▶ [DATASET EXTRACT]:
==========

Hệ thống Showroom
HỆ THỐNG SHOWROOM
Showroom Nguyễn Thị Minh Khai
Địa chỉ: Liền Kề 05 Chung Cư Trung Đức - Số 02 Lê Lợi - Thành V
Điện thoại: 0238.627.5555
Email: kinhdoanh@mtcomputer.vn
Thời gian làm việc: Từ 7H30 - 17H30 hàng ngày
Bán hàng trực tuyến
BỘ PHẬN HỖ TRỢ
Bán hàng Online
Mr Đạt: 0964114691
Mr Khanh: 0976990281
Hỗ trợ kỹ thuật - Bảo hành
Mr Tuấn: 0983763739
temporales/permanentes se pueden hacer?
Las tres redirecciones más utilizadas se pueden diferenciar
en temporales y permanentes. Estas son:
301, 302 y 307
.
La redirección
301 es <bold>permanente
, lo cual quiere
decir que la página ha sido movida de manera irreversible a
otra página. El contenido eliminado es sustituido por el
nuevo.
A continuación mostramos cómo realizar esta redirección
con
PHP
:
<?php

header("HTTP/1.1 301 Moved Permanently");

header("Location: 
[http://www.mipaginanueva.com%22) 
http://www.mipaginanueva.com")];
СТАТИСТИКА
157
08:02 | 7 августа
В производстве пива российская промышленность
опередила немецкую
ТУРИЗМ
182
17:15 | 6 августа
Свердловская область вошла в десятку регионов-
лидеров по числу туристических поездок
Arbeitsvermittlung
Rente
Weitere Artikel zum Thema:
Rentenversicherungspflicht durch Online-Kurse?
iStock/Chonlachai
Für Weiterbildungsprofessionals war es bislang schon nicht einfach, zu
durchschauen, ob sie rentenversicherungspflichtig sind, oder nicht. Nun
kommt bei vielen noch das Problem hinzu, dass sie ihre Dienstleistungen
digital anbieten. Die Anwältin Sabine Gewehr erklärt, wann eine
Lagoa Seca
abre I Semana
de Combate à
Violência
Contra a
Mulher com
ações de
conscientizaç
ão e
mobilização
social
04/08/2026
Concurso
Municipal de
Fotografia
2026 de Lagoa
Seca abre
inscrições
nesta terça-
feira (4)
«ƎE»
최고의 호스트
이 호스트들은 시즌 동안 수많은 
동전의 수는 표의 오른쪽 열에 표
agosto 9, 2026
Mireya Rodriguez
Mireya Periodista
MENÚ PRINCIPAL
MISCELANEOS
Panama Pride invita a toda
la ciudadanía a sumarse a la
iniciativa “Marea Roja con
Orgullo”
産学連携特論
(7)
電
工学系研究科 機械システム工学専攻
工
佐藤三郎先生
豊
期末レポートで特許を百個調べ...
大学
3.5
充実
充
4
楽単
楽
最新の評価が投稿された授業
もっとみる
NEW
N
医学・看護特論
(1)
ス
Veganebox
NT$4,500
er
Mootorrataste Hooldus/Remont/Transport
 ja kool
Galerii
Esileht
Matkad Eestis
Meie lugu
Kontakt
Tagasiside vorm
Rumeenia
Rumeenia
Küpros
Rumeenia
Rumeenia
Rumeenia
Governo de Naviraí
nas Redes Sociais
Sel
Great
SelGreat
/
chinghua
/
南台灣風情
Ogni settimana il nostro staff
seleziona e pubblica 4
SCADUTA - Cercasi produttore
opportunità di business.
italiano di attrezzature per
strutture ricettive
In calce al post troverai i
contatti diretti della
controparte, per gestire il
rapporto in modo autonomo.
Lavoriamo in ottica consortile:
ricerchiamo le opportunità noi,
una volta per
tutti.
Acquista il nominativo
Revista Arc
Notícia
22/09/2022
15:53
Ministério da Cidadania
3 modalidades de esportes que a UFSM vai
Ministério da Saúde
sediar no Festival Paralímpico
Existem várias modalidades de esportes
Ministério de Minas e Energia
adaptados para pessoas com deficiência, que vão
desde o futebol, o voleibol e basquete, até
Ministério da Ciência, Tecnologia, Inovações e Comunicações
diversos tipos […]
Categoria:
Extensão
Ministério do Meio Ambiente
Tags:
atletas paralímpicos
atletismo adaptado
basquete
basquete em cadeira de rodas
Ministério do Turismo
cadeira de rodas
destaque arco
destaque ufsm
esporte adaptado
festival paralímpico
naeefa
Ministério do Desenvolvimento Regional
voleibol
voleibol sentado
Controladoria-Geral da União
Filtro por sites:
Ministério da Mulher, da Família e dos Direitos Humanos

==========

▶ [THE PROBLEM]:
Rewrite the rows starting at the beginning and ending at the line that contains "Mr Tuấn: 0983763739", replacing "Bán hàng Online" with "Kinh doanh trực tuyến" and leaving everything else unchanged.

▶ [ANSWER TO THE PROBLEM]:
Hệ thống Showroom
HỆ THỐNG SHOWROOM
Showroom Nguyễn Thị Minh Khai
Địa chỉ: Liền Kề 05 Chung Cư Trung Đức - Số 02 Lê Lợi - Thành V
Điện thoại: 0238.627.5555
Email: kinhdoanh@mtcomputer.vn
Thời gian làm việc: Từ 7H30 - 17H30 hàng ngày
Bán hàng trực tuyến
BỘ PHẬN HỖ TRỢ
Kinh doanh trực tuyến
Mr Đạt: 0964114691
Mr Khanh: 0976990281
Hỗ trợ kỹ thuật - Bảo hành
Mr Tuấn: 0983763739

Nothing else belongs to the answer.